Interpol verstärkt Jagd auf Cyber-Kriminelle

Von Datendiebstahl über Kinderpornografie bis hin zur Verbreitung von Terror – die Kriminalität in der Welt der Computer hat viele Gesichter, entsprechend schwierig ist der Kampf dagegen. Ein neu eröffnetes Forschungszentrum in Singapur soll nun den Cyber-Kriminellen das Leben schwer machen.

Silhouette eines Mannes, der an einem Laptop arbeitet.
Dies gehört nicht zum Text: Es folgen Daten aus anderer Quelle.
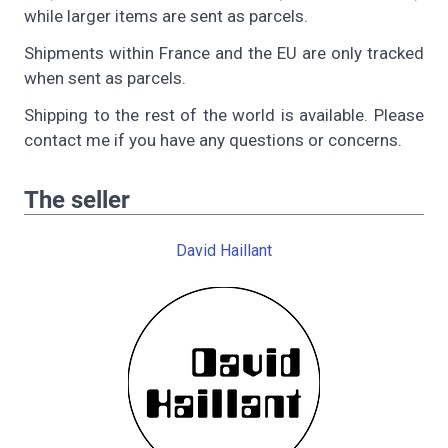
while larger items are sent as parcels.
Shipments within France and the EU are only tracked
when sent as parcels.
Shipping to the rest of the world is available. Please
contact me if you have any questions or concerns.
The seller
David Haillant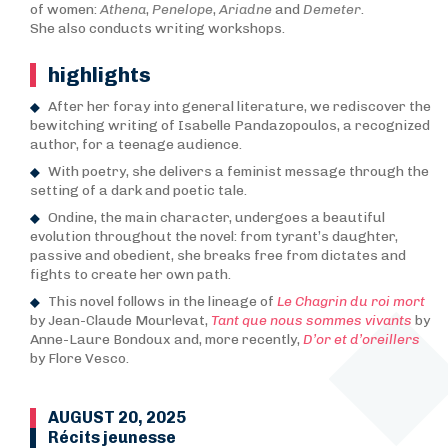
of women:
Athena
,
Penelope
,
Ariadne
and
Demeter
.
She also conducts writing workshops.
highlights
After her foray into general literature, we rediscover the
bewitching writing of Isabelle Pandazopoulos, a recognized
author, for a teenage audience.
With poetry, she delivers a feminist message through the
setting of a dark and poetic tale.
Ondine, the main character, undergoes a beautiful
evolution throughout the novel: from tyrant’s daughter,
passive and obedient, she breaks free from dictates and
fights to create her own path.
This novel follows in the lineage of
Le Chagrin du roi mort
by Jean-Claude Mourlevat,
Tant que nous sommes vivants
by
Anne-Laure Bondoux and, more recently,
D’or et d’oreillers
by Flore Vesco.
AUGUST 20, 2025
Récits jeunesse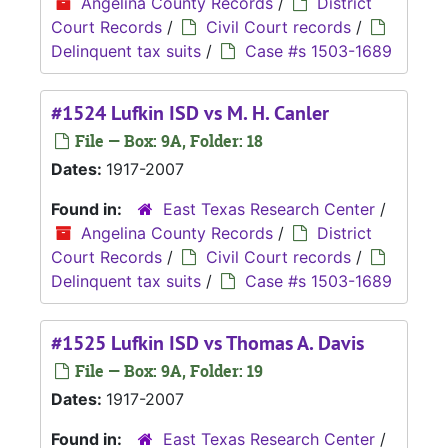
Angelina County Records
/
District
Court Records
/
Civil Court records
/
Delinquent tax suits
/
Case #s 1503-1689
#1524 Lufkin ISD vs M. H. Canler
File — Box: 9A, Folder: 18
Dates:
1917-2007
Found in:
East Texas Research Center
/
Angelina County Records
/
District
Court Records
/
Civil Court records
/
Delinquent tax suits
/
Case #s 1503-1689
#1525 Lufkin ISD vs Thomas A. Davis
File — Box: 9A, Folder: 19
Dates:
1917-2007
Found in:
East Texas Research Center
/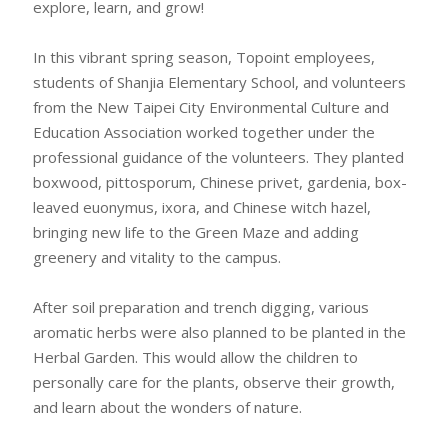
explore, learn, and grow!
In this vibrant spring season, Topoint employees,
students of Shanjia Elementary School, and volunteers
from the New Taipei City Environmental Culture and
Education Association worked together under the
professional guidance of the volunteers. They planted
boxwood, pittosporum, Chinese privet, gardenia, box-
leaved euonymus, ixora, and Chinese witch hazel,
bringing new life to the Green Maze and adding
greenery and vitality to the campus.
After soil preparation and trench digging, various
aromatic herbs were also planned to be planted in the
Herbal Garden. This would allow the children to
personally care for the plants, observe their growth,
and learn about the wonders of nature.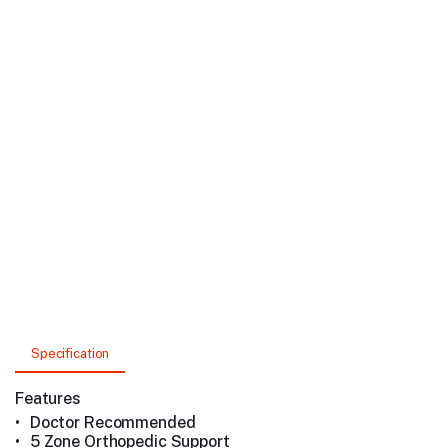
Specification
Features
•
Doctor Recommended
•
5 Zone Orthopedic Support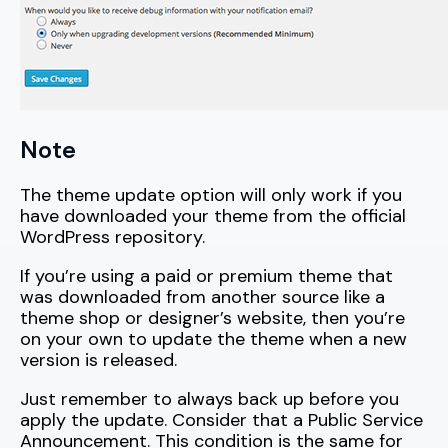
Note
The theme update option will only work if you
have downloaded your theme from the official
WordPress repository.
If you’re using a paid or premium theme that
was downloaded from another source like a
theme shop or designer’s website, then you’re
on your own to update the theme when a new
version is released.
Just remember to always back up before you
apply the update. Consider that a Public Service
Announcement. This condition is the same for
Bildlegende: Die Cyber-Kriminalität nimmt weltweit jährlich zu. Bei weitem nicht alle Angriffe werden aber auch bemerkt. Keystone/Symbolbild

Zum Kampf gegen die Internetkriminalität und andere neue Bedrohungen hat die internationale Polizeiorganisation Interpol ein Forschungszentrum in Singapur eröffnet.

Der «Interpol-Weltkomplex für Innovation» (IGCI) soll Kriminelle im Netz aufspüren, digitale Sicherheitslücken aufdecken und die Polizei weltweit im Umgang mit Cyber-Kriminalität schulen. In dem neuen Zentrum arbeiten mehr als 100 Beamte aus rund 50 Ländern. Es soll die Arbeit der Interpol-Zentrale in Lyon in Frankreich unterstützen.

Kriminelle Banden dank Internet global tätig

«Die erhöhte Terrorbedrohung, einschliesslich radikalisierter Einzelpersonen, stellen ein grosses Risiko für die Sicherheit jedes Landes dar», sagte Singapurs Innenminister Teo Chee Hean bei der Eröffnung, wie der Fernsehsender ChannelNewsAsia berichtete. «Wir sehen auch engere Verbindungen zwischen organisiertem Verbrechen und Terrorismus, weil kriminelle Banden Technologie und digitale Vernetzung ausnutzen, um global tätig zu werden.»

Cybersicherheit ist eines der Hauptthemen beim Interpol-Weltkongress, der am Dienstag in Singapur beginnt.